Google's aerial ambitions continue unabated. Need proof? Just talk to Sundar Pichai -- just before he sat down for a Q&A with Bloomberg's Brad Stone at MWC, the Google SVP confirmed the company's internet-beaming Titan drones would take their flight in the coming months, and that its Project Loon balloons now stay afloat for "six months at a time." The last time Google decided to speak publicly about its fleet of internet-beaming Project Loon balloons, they could languidly hang in the atmosphere for about 100 days. That's not a bad stretch considering these things can now deliver LTE data speeds to devices on the ground, but Google's got these things running even better than before.

Work on Project Titan is progressing a little more slowly, which is hardly a shock considering the complexity involved with developing, maintaining and flying a batch of solar-powered internet drones en masse. To hear Pichai tell the tale, its vision of drones is about as far along as Project Loon was a few years ago -- that is, Titan is still really in its infancy.

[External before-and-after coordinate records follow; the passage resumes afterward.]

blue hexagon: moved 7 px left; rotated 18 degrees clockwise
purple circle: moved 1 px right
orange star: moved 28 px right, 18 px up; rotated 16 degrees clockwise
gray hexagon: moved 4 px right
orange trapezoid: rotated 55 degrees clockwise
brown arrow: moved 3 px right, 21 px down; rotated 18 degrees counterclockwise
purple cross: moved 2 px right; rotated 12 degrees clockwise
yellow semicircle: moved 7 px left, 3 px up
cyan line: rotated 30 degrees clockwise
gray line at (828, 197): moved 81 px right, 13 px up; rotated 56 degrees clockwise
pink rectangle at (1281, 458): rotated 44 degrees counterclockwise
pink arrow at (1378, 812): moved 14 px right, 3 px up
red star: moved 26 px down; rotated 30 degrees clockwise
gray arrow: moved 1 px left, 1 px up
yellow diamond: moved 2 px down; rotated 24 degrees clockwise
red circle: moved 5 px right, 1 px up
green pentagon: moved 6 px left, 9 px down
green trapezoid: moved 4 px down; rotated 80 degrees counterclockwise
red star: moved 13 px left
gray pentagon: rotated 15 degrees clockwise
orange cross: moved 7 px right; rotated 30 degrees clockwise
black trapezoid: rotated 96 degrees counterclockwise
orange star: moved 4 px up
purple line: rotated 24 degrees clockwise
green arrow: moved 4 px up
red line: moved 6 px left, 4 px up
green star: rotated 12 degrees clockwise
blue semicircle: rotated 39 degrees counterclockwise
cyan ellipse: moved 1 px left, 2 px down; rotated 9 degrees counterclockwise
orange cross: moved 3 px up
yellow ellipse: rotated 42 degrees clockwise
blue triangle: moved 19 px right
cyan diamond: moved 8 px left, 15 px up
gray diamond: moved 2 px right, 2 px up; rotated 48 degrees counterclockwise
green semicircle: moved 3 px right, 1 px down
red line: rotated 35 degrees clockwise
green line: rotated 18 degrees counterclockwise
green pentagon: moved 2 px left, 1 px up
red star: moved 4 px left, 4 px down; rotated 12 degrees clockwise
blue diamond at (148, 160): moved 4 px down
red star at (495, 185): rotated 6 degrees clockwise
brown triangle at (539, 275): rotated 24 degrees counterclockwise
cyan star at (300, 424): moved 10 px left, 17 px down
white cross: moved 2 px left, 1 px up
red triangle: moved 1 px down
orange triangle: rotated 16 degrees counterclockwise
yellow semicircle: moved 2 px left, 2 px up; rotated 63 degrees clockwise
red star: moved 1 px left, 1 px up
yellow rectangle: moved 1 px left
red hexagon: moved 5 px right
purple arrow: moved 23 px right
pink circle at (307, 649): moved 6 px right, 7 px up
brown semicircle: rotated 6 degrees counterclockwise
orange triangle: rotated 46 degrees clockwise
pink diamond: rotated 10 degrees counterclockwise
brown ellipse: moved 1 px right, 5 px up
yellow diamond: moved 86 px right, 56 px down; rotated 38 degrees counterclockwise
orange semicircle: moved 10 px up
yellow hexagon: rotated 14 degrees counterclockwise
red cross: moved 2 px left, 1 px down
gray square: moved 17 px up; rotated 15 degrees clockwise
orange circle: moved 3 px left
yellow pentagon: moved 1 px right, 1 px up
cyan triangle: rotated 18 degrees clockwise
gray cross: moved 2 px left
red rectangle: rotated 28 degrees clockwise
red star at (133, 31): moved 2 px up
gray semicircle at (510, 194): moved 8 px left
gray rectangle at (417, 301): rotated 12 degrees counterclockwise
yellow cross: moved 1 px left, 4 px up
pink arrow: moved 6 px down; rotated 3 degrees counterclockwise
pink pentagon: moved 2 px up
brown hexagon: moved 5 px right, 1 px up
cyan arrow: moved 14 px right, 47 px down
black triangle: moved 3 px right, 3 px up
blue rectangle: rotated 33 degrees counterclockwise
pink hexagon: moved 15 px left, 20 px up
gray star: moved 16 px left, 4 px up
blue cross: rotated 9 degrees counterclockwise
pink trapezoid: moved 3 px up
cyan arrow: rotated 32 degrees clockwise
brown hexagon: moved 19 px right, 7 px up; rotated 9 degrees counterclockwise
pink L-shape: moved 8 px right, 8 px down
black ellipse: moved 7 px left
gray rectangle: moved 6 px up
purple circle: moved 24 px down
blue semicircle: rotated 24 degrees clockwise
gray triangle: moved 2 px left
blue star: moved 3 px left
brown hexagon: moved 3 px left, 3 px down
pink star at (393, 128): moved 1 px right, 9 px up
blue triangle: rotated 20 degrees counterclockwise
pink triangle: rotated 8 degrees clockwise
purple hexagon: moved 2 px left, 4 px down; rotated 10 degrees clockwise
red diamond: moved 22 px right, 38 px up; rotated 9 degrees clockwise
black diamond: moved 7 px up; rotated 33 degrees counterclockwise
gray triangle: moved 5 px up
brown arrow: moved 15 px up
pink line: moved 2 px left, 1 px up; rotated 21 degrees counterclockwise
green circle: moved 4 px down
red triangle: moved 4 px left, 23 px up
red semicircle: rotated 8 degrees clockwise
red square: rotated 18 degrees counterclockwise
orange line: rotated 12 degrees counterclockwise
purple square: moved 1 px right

Though it's still a little ways off, Titan's forthcoming launch means big, big things for Google's aerial internet plans, and it's all because of how it's designed to work in tandem with Loon. See, thanks to some clever, algorithmic orientation smarts (and the eventually deployment of a whole fleet of balloons), Google's Project Loon is meant to transmit internet connections to wide swathes of land below it. Meanwhile, the Titan drones (which were very nearly snapped up by social giant Facebook) are obviously mobile and can target internet connectivity down at areas that really need it, like disaster zones. Between them, Google's quest to bring the web to the people and places that can't easily get it now seems less like something out of a pulp sci-fi novel and more like a meaningful way to connect us all.